You don't know how things will pan out. You need to protect yourself, your current children and any future children before his hurt feelings. My advice, don't sign if you have misgivings and definitely not without legal advice.
I guess my point is; he is showing you his view of marriage. who is is.

WhiteWriting · 26/03/2022 16:15

#who he is.

Goodbyetowinter · 26/03/2022 16:16

OP, you say that the 500k is in your house? If so, in the event of a split, could you and any DC be left homeless? I wouldn't sign anything. He either lives you and wants to marry you and make the relationship work or he cares more about money. Just say no.

D0lphine · 26/03/2022 16:22

Why bother getting married if he doesn't want to share his assets? Just live together and split everything 50/50.

Luredbyapomegranate · 26/03/2022 16:30

But you don’t have to sign it OP, so don’t.

If you are happy for the 500k from his parents be ringfenced, then sign that bit, with a proviso that after you have kids or have been married a decade (whichever is sooner) the pre-nup will be void.

If it causes hassle with his parents, then don’t get married, just make you get a nanny so your earning isn’t impacted by kids.

You have to stand up for yourself.

Staryflight445 · 26/03/2022 16:38

Interestingly the only people not protected in this, since you earn more than him, is your children.

I wouldn’t sign it, or even want to marry him tbh.
Disgraceful.

Staryflight445 · 26/03/2022 16:40

‘ He is being sensible. A family solicitor has explained it has to be detailed to be valid.’

Sensible would be op having things in there too, but funnily enough there isn’t anything there to protect op or her children.

2bazookas · 26/03/2022 16:41

Don't sign anything you're not comfortable with.

Don't marry a man you 're not comfortable with.

weddingbelles · 26/03/2022 16:42

@Goodbyetowinter

OP, you say that the 500k is in your house? If so, in the event of a split, could you and any DC be left homeless?

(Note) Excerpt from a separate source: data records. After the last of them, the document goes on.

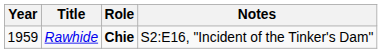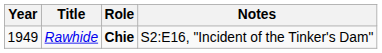Rawhide | Year: 1959 -> 1949
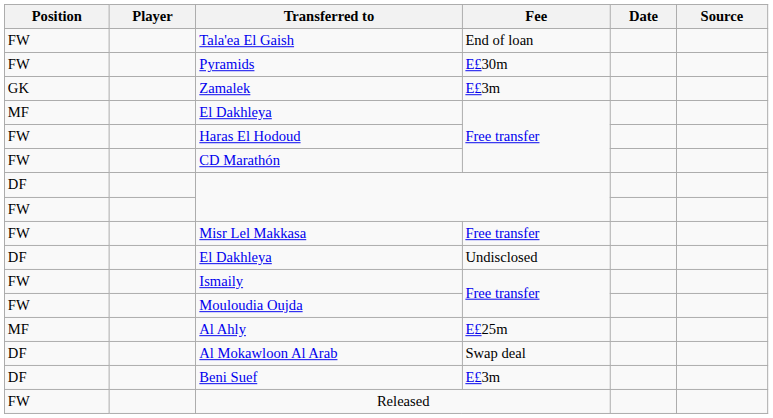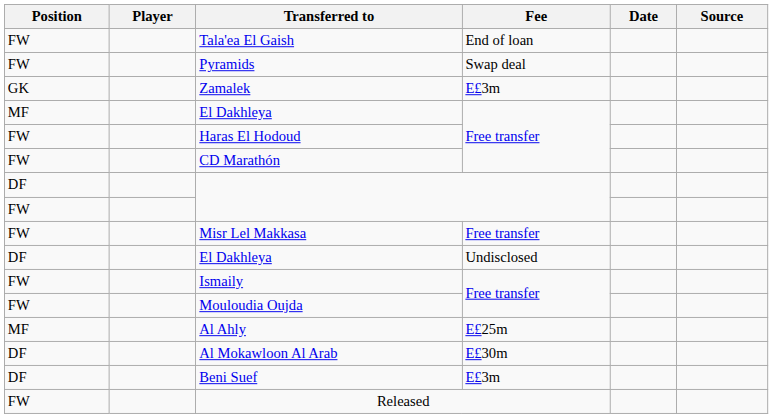Pyramids | Fee: E£30m -> Swap deal
Al Mokawloon Al Arab | Fee: Swap deal -> E£30m
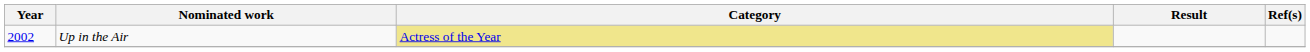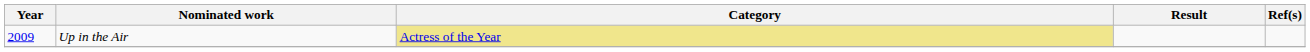Up in the Air | Year: 2002 -> 2009
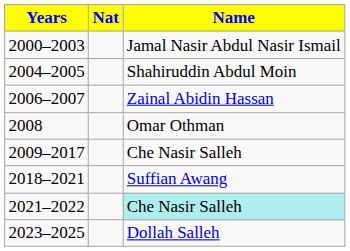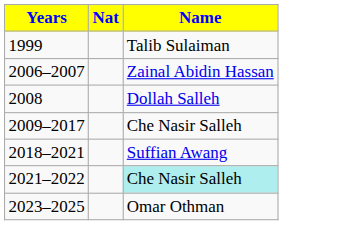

I wouldn't sign anything. He either lives you and wants to marry you and make the relationship work or he cares more about money. Just say no.
Hopefully not - in this event, we should by now have enough capital in the house above this figure (split 50/50) to allow me to purchase a smaller home
OP posts:
weddingbelles · 26/03/2022 16:43

@Luredbyapomegranate

But you don’t have to sign it OP, so don’t.

If you are happy for the 500k from his parents be ringfenced, then sign that bit, with a proviso that after you have kids or have been married a decade (whichever is sooner) the pre-nup will be void.

If it causes hassle with his parents, then don’t get married, just make you get a nanny so your earning isn’t impacted by kids.

You have to stand up for yourself.

This is exactly what I want to do - I'm not sure if I we're able to do a prenup in such simplistic terms without including the rest of all the crap details. I'll be speaking to my solicitor about this on Monday
OP posts:
Ribenery · 26/03/2022 16:47

Having been through a divorce where my exh took assets I brought into the marriage despite promising he never would, I can see why your dh's family are like this

I am hugely cynical now and I wouldn't marry again without this. Even though they may not be enforceable, I think they show intention. But I would definitely get your own legal advice first. Especially if you may give up work or at least pause promotions to have kids with him.